Peter Dutton has doubled down on his controversial claims that China would like Labor to defeat the Morrison government at the upcoming federal election, prompting Malcolm Turnbull to warn that such “reckless” comments had “no basis in fact” and harmed Australia’s national security.
The defence minister said on Friday there was “no doubt in [his] mind” about what he described as a “statement of the obvious” regarding China’s preference of Labor. He claimed he based Thursday’s inflammatory allegation on “open source and other intelligence”.
The Morrison government, struggling in the polls, is increasingly seeking to weaponise its perceived advantage on national security issues before the 2022 election, despite Labor’s bipartisan cooperation against China’s aggressive stance in the Asia-Pacific region.
In question time on Thursday, Dutton claimed that the Chinese Communist party had “made a decision about who they’re going to back in the next federal election … and that is open and that is obvious, and they have picked this bloke [Anthony Albanese] as that candidate”.
The personal attack on the Labor leader was echoed by Scott Morrison, who claimed that “those who are seeking to coerce Australia” knew that “their candidate” in the election was “the leader of the Labor party”.
Turnbull told ABC radio that Dutton’s claim was “reckless” because it “undermines Australian security” and “uses matters of grave national security purely for crass political advantage”.

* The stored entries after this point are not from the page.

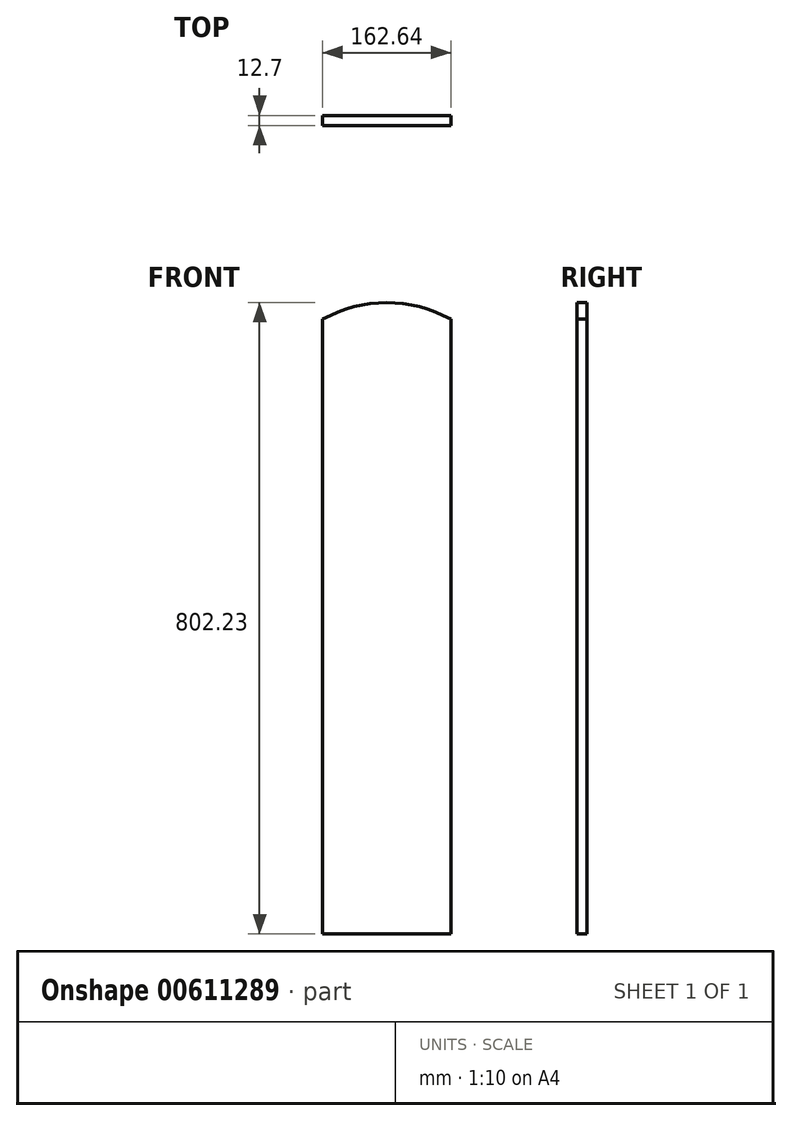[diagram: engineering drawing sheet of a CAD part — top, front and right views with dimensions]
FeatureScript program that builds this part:
annotation { "Feature Type Name" : "Feature", "Feature Type Description" : "" }
export const myFeature = defineFeature(function(context is Context, id is Id, definition is map)
    precondition{}
    {
        {
            var Q0;
            Q0=qCreatedBy(makeId("Front.planeOp"),FACE);
            var sketch = newSketch(context, id + "F0", { "sketchPlane" : qUnion([Q0])});
            skLineSegment(sketch, "E0", {"start": v(-81.32, 442.76) * mm, "end": v(-81.32, -338.3) * mm});
            skLineSegment(sketch, "E1", {"start": v(-81.32, -338.3) * mm, "end": v(81.32, -338.3) * mm});
            skLineSegment(sketch, "E2", {"start": v(81.32, -338.3) * mm, "end": v(81.32, 442.76) * mm});
            skArc(sketch, "E3", {"start": v(81.32, 442.76) * mm, "mid": v(0, 463.94) * mm, "end": v(-81.32, 442.76) * mm});
            skSolve(sketch);
        }
        {
            var Q0;
            Q0 = qSketchRegion(id + "F0", true);
            extrude(context, id + "F1", {"entities" : qUnion([Q0]), "depth" : 12.7 * mm, "offsetDistance" : 25.4 * mm});
        }
    });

The former Liberal prime minister accused Dutton of seeking to wedge both Labor and Morrison by “rushing off to the right” with the inflammatory claim.
“We should not be turning the debate about China and national security into some kind of reds-under-the-beds scare,” Turnbull said. “The proposition that Albanese is under influence of the CCP is ludicrous. It’s just a sign of desperation.”
Asked how ugly he thought the election campaign could get, Turnbull said he was “worried it’s going to get uglier” and the China accusation was “really bad”.
“Morrison should try to pull Dutton back in on that. It has no basis in fact and all that will do is undermine our prospects of being united in face of pressure from other countries.”
But Dutton defended the claim, telling ABC radio there was “open-source information reported over a long period of time” that China and Russia exerted political influence in Australia and other democracies, including the US and the UK.
China and Russia sought to influence “young members [of political parties] who are on the rise” and “pick somebody who will be influential within that party in years to come”, he said.
“If you look at the facts, in this case, I think certainly, from what I see, both open source and other intelligence that I see it’s a statement of the obvious,” Dutton said, without producing any evidence to substantiate the claim about Albanese.
Instead, Dutton cited “relationships going back to” former the Labor senator Sam Dastyari and the former New South Wales premier Bob Carr, who he said was “obviously very close still to Beijing”.
“There’s no doubt in my mind about the statement that I made yesterday. And I think there needs to be greater awareness, frankly, particularly from the Labor party about the engagement of people who don’t have our national interests [at heart].”
Labor has supported the government’s diplomatic boycott of the Beijing Winter Olympics, criticised the Chinese government’s human rights record, and gone further than the Coalition in calling for targeted sanctions to oppose Uyghur forced labour.
In November Albanese rebuffed the former Labor prime minister Paul Keating for arguing for a return to the engagement policies of the 1990s. The opposition leader has also said he stands with Taiwan against Chinese aggression.
The director general of the Office of National Intelligence, Andrew Shearer, has said national security “is rightly bipartisan in a more partisan world” and his dealings with Albanese and senior Labor colleagues during private security briefings have been “cordial, constructive and professional”.
In his threat assessment speech on Wednesday evening, the head of the Australian Security Intelligence Organisation, Mike Burgess, said “attempts at political interference are not confined to one side of politics”.